- ASSIGNMENT -
The records below are to be repeated exactly, and their pictures left out.

Records from a dataset:
----------

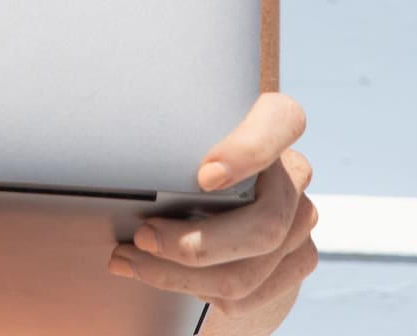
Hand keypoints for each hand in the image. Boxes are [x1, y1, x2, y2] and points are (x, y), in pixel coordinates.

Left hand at [109, 92, 316, 332]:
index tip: (204, 176)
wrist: (227, 188)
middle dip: (194, 243)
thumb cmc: (188, 144)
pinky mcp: (296, 260)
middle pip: (264, 224)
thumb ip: (175, 132)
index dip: (248, 152)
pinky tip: (160, 275)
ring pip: (251, 269)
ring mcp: (301, 219)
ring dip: (180, 275)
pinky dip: (197, 291)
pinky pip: (249, 294)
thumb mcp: (184, 127)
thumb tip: (115, 138)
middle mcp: (293, 172)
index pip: (281, 122)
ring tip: (130, 260)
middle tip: (142, 236)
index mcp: (273, 122)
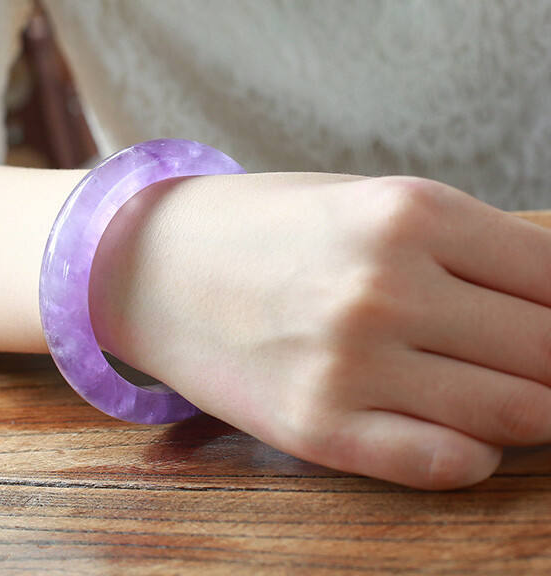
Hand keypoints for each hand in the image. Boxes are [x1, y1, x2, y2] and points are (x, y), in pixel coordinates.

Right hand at [90, 171, 550, 489]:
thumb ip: (463, 248)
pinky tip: (459, 429)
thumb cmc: (267, 226)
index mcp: (406, 212)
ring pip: (514, 412)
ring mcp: (350, 362)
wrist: (154, 262)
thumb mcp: (366, 202)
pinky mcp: (318, 427)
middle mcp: (385, 286)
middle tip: (534, 359)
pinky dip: (473, 453)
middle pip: (547, 350)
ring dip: (529, 409)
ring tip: (507, 390)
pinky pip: (445, 462)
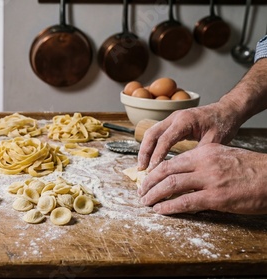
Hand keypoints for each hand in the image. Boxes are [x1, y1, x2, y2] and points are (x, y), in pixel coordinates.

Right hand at [137, 103, 241, 171]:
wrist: (227, 110)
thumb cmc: (223, 124)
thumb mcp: (215, 140)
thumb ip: (199, 154)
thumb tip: (185, 171)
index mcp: (184, 120)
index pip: (165, 139)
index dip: (157, 155)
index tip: (152, 170)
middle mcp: (174, 117)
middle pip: (151, 134)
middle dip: (144, 152)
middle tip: (141, 169)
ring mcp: (171, 119)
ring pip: (150, 133)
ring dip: (144, 149)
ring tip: (142, 166)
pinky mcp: (171, 123)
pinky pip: (156, 134)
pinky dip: (150, 146)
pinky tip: (150, 158)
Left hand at [138, 143, 266, 214]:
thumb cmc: (252, 169)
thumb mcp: (224, 157)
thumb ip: (203, 163)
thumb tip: (184, 175)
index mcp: (205, 152)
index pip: (172, 161)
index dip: (156, 172)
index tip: (147, 179)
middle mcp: (204, 162)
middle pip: (166, 171)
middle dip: (149, 182)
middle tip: (141, 192)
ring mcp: (209, 180)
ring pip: (171, 185)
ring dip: (154, 195)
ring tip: (146, 202)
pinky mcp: (216, 197)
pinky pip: (185, 202)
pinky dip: (169, 207)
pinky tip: (160, 210)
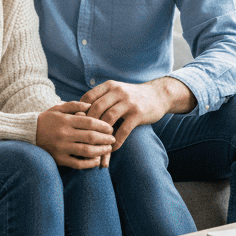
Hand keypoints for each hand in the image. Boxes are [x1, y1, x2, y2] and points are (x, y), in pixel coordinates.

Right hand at [36, 101, 114, 168]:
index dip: (103, 126)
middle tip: (113, 139)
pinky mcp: (59, 159)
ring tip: (108, 149)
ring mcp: (61, 147)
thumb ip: (75, 105)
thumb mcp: (58, 108)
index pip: (90, 122)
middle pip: (91, 137)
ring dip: (101, 150)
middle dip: (105, 138)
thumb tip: (91, 105)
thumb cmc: (47, 119)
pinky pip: (77, 163)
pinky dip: (89, 163)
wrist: (28, 133)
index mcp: (65, 120)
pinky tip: (97, 160)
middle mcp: (64, 134)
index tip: (110, 128)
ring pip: (86, 151)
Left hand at [81, 77, 195, 149]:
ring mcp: (128, 102)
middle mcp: (117, 91)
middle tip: (83, 139)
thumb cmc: (132, 97)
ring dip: (101, 134)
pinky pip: (124, 130)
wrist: (158, 95)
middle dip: (88, 125)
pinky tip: (112, 149)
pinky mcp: (138, 113)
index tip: (76, 125)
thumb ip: (101, 98)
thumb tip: (79, 113)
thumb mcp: (116, 91)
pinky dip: (117, 141)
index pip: (88, 98)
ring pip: (108, 119)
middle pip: (96, 109)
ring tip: (96, 146)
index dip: (80, 112)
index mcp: (109, 86)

----------

- EXPECTED OUTPUT -
Hand keypoints for each hand in the image. Boxes are [x1, y1, x2, y2] and points are (x, y), in pixel coordinates.

Left hand at [109, 92, 316, 332]:
index tip: (204, 176)
wrist: (227, 188)
middle dip: (194, 243)
thumb cmc: (188, 144)
pinky mcp: (296, 260)
middle pip: (264, 224)
thumb ip: (175, 132)
index dip: (248, 152)
pinky tip: (160, 275)
ring pip: (251, 269)
ring mcp: (301, 219)
ring dip: (180, 275)
pinky dip: (197, 291)
pinky pip: (249, 294)
thumb mcp: (184, 127)
thumb tip: (115, 138)
middle mcp: (293, 172)
index pip: (281, 122)
ring tip: (130, 260)
middle tip: (142, 236)
index mcp: (273, 122)
Hand keypoints for each hand in the image. Boxes are [x1, y1, x2, y2] and points are (x, y), in pixel coordinates.

Right hand at [90, 171, 550, 489]:
thumb ip: (463, 248)
pinky tip: (459, 429)
thumb cmc: (267, 226)
index mcp: (406, 212)
ring pip: (514, 412)
ring mcp: (350, 362)
wrist: (154, 262)
thumb mcp: (366, 202)
pinky mcp: (318, 427)
middle mcp: (385, 286)
middle tip: (534, 359)
pinky dip: (473, 453)
middle pip: (547, 350)
ring dip: (529, 409)
ring tip: (507, 390)
pinky pip: (445, 462)
Hand keypoints for each hand in the image. Boxes are [x1, y1, x2, y2] and points are (x, y), in pixel coordinates.

Right hand at [137, 103, 241, 171]:
wrist: (227, 110)
thumb cmc: (223, 124)
thumb mcp: (215, 140)
thumb ip: (199, 154)
thumb tip: (185, 171)
index mcp: (184, 120)
index pip: (165, 139)
index dip: (157, 155)
index tip: (152, 170)
middle mcp: (174, 117)
middle pip: (151, 134)
middle dip: (144, 152)
middle tip: (141, 169)
ring mcp: (171, 119)
ring pip: (150, 133)
ring dip: (144, 149)
ring tip: (142, 166)
pinky mcp: (171, 123)
pinky pip: (156, 134)
pinky dip: (150, 146)
pinky tip: (150, 158)
Left hand at [138, 143, 266, 214]:
thumb cmc: (252, 169)
thumb mcp: (224, 157)
thumb ip: (203, 163)
thumb tip: (184, 175)
index mcp: (205, 152)
index pip: (172, 161)
index dip: (156, 172)
index tip: (147, 179)
middle mcp: (204, 162)
middle pip: (166, 171)
middle dip: (149, 182)
middle tip: (141, 192)
ring mcp: (209, 180)
ring pip: (171, 185)
ring dip: (154, 195)
ring tip: (146, 202)
pinky mcp: (216, 197)
pinky pip: (185, 202)
pinky dip: (169, 207)
pinky tip: (160, 210)
Hand keypoints for each hand in the image. Boxes are [x1, y1, x2, y2] and points are (x, y), in pixel coordinates.

Right hand at [36, 101, 114, 168]:
index dip: (103, 126)
middle tip: (113, 139)
pinky mcp: (59, 159)
ring tip: (108, 149)
ring mcp: (61, 147)
thumb ip: (75, 105)
thumb mcp: (58, 108)
index pip: (90, 122)
middle pip: (91, 137)
ring dip: (101, 150)
middle dip: (105, 138)
thumb tip: (91, 105)
thumb cmc: (47, 119)
pinky pip: (77, 163)
pinky dip: (89, 163)
wrist: (28, 133)
index mcp: (65, 120)
pinky tip: (97, 160)
middle mcp: (64, 134)
index tip: (110, 128)
ring pip: (86, 151)
Left hand at [81, 77, 195, 149]:
ring mcp: (128, 102)
middle mcp: (117, 91)
middle tip: (83, 139)
thumb cmc: (132, 97)
ring dip: (101, 134)
pinky pip: (124, 130)
wrist: (158, 95)
middle dip: (88, 125)
pinky tip: (112, 149)
pinky mcp: (138, 113)
index tip: (76, 125)
thumb ip: (101, 98)
thumb tip: (79, 113)
thumb mcp: (116, 91)
pinky dip: (117, 141)
index pip: (88, 98)
ring pip: (108, 119)
middle pip: (96, 109)
ring tip: (96, 146)
index dip: (80, 112)
index mcp: (109, 86)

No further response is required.